Supplied text:

November 2017 LIP of the Month

Impact of a LIP with a subduction zone: the Hikurangi Plateau story.

Martin Reyners1, Donna Eberhart-Phillips1,2, Stephen Bannister1, Phaedra Upton1 and David Gubbins3

 

1GNS Science, PO Box 30368, Lower Hutt 5040, New Zealand. E-mail m.reyners@gns.cri.nz

2Department of Earth and Planetary Sciences, University of California Davis, Davis, CA95616, USA

3School of Earth and Environment, University of Leeds, Leeds LS2 9JT, United Kingdom

The following is based on a series of recent publications that include, but are not limited to, Reyners et al. (2011), Reyners (2013), Love et al. (2015), and Reyners et al. (2017a, b). For full details, please refer to these papers.

 

Introduction to the Hikurangi Plateau LIP

The Hikurangi Plateau was originally part of Ontong Java – the largest LIP on Earth. Ontong Java Plateau formed ca. 122 Ma ago (Neal et al., 1997). Seismic reflection and refraction measurements indicate that the plateau has a crustal structure resembling that of normal Pacific oceanic crust, but each layer is abnormally thickened by up to a factor of five (Furumoto et al., 1976; Hussong et al., 1979), with total thickness 35–42 km. Also, unusually high P-wave velocities of 8.4–8.6 km/s, appropriate for eclogite (Saunders et al., 1996), have been detected at the base of the northwest and southwest portions of the plateau (Furumoto et al., 1976).

Shortly after formation of the plateau (at ca. 120 Ma), the Hikurangi and Manihiki plateaux rifted from it, and subsequently the Hikurangi Plateau rifted from the Manihiki Plateau at the Osbourn Trough and drifted south (Taylor 2006). The Hikurangi Plateau then impacted the Gondwana convergent margin at ca. 105 Ma, and plateau crust can be traced 50-100 km southward beneath the Chatham Rise (Fig. 1) on seismic reflection profiles (Davy et al., 2008). By 100 Ma the plateau choked the Gondwana margin and subduction ceased. Currently, the western edge of the plateau is subducting anew, because of east-west convergence between the Pacific and Australian plates.

Dataset extract:
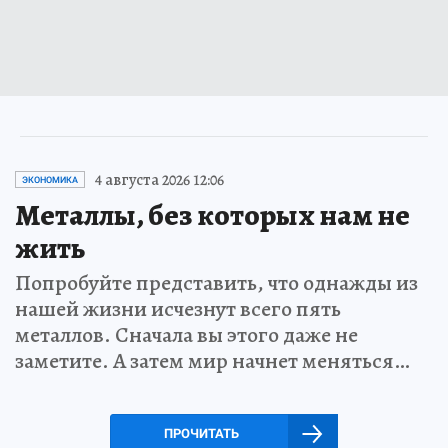
4 августа 2026 12:06
ЭКОНОМИКА
Металлы, без которых нам не
жить
Попробуйте представить, что однажды из
нашей жизни исчезнут всего пять
металлов. Сначала вы этого даже не
заметите. А затем мир начнет меняться…
ПРОЧИТАТЬ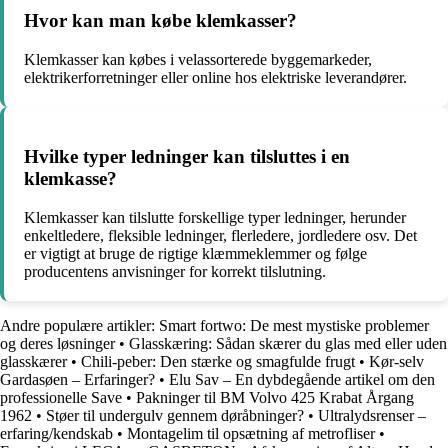
Hvor kan man købe klemkasser?
Klemkasser kan købes i velassorterede byggemarkeder,
elektrikerforretninger eller online hos elektriske leverandører.
Hvilke typer ledninger kan tilsluttes i en
klemkasse?
Klemkasser kan tilslutte forskellige typer ledninger, herunder
enkeltledere, fleksible ledninger, flerledere, jordledere osv. Det
er vigtigt at bruge de rigtige klæmmeklemmer og følge
producentens anvisninger for korrekt tilslutning.
Andre populære artikler:
Smart fortwo: De mest mystiske problemer
og deres løsninger
•
Glasskæring: Sådan skærer du glas med eller uden
glasskærer
•
Chili-peber: Den stærke og smagfulde frugt
•
Kør-selv
Gardasøen – Erfaringer?
•
Elu Sav – En dybdegående artikel om den
professionelle Save
•
Pakninger til BM Volvo 425 Krabat Årgang
1962
•
Støer til undergulv gennem døråbninger?
•
Ultralydsrenser –
erfaring/kendskab
•
Montagelim til opsætning af metrofliser
•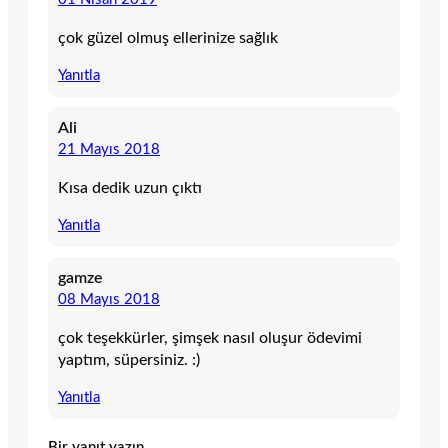
çok güzel olmuş ellerinize sağlık
Yanıtla
Ali
21 Mayıs 2018
Kısa dedik uzun çıktı
Yanıtla
gamze
08 Mayıs 2018
çok teşekkürler, şimşek nasıl oluşur ödevimi
yaptım, süpersiniz. :)
Yanıtla
Bir yanıt yazın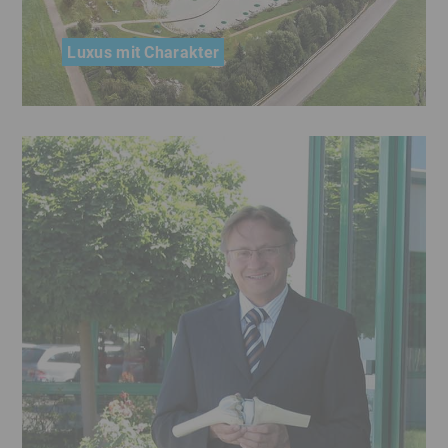
Luxus mit Charakter
Das familiengeführte Allgäuer Ferien-Resort
Sonnenalp setzt Maßstäbe in der Sterne-
Hotellerie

Required tasks:
• A. Write out the Hikurangi Plateau article word for word, from "Impact of a" up to and including "to these papers.".
• B. Continue the article on the Hikurangi Plateau, starting right after its last sentence.

Outputs for the tasks:
• A.
Impact of a LIP with a subduction zone: the Hikurangi Plateau story.

Martin Reyners1, Donna Eberhart-Phillips1,2, Stephen Bannister1, Phaedra Upton1 and David Gubbins3

 

1GNS Science, PO Box 30368, Lower Hutt 5040, New Zealand. E-mail m.reyners@gns.cri.nz

2Department of Earth and Planetary Sciences, University of California Davis, Davis, CA95616, USA

3School of Earth and Environment, University of Leeds, Leeds LS2 9JT, United Kingdom

The following is based on a series of recent publications that include, but are not limited to, Reyners et al. (2011), Reyners (2013), Love et al. (2015), and Reyners et al. (2017a, b). For full details, please refer to these papers.

• B.
We have now been able to estimate the shape of the subducted parts of the Hikurangi Plateau, using a variety of seismological techniques. Relocation of seismicity using a nationwide 3-D seismic velocity model derived from seismic tomography has allowed us to identify the edge of the plateau in the Hikurangi subduction zone, based on 1) the distribution of seismic velocities in the top of the subducted plate; 2) changes in the thickness of the dipping seismic zone, and 3) steepening of the subducted plate downdip of the buoyant plateau (Reyners et al. 2011). P-wave velocities (Vp) > 8.5 km/s are imaged at the base of the thickest part of the plateau. These are similar to those seen in the base of the parent Ontong Java Plateau. Also, many earthquakes within or close to the New Zealand land mass show fast, high frequency P-wave precursors at North and South Island seismograph stations. These are explained by propagation through a dipping layer of order 10 km thick with Vp around 8.5 km/s (Love et al. 2015). If we associate this layer with the eclogitic base of the Hikurangi Plateau, this means that the subducted plateau is much more widespread beneath New Zealand than previously supposed.


Figure 1. Map of the Hikurangi Plateau LIP, with its currently subducted western edge unrolled to the surface to show its original extent (Reyners et al. 2011, 2017a). Edges shown dashed are less certain. The inset shows the fit of the subducted portions of the plateau (light grey) into a schematic reconstruction (Davy et al. 2008) of the Ontong Java Plateau (OJP – olive), Manihiki Plateau (MP – orange) and Hikurangi Plateau (HP – dark grey) seen at the surface. Note that the southern part of the OJP subducted beneath the Solomon Islands has not been defined in this reconstruction.

Cretaceous impact of the Hikurangi Plateau with the Gondwana Margin

Seismic tomography from earthquakes recorded by a dense seismograph network in the southern South Island have now allowed us to delineate the leading edge of the subducted plateau in this region, and thus refine the original model of Reyners et al. (2011). Three-dimensional images of Vp and Vp/Vs reveal the southwestern part of the plateau was a relatively narrow salient, and the first part to be subducted at ca. 105 Ma (Reyners et al., 2017a). The plateau then rotated clockwise about this salient until its southern edge was parallel to subduction strike and subduction ceased at 100 Ma (Fig. 2).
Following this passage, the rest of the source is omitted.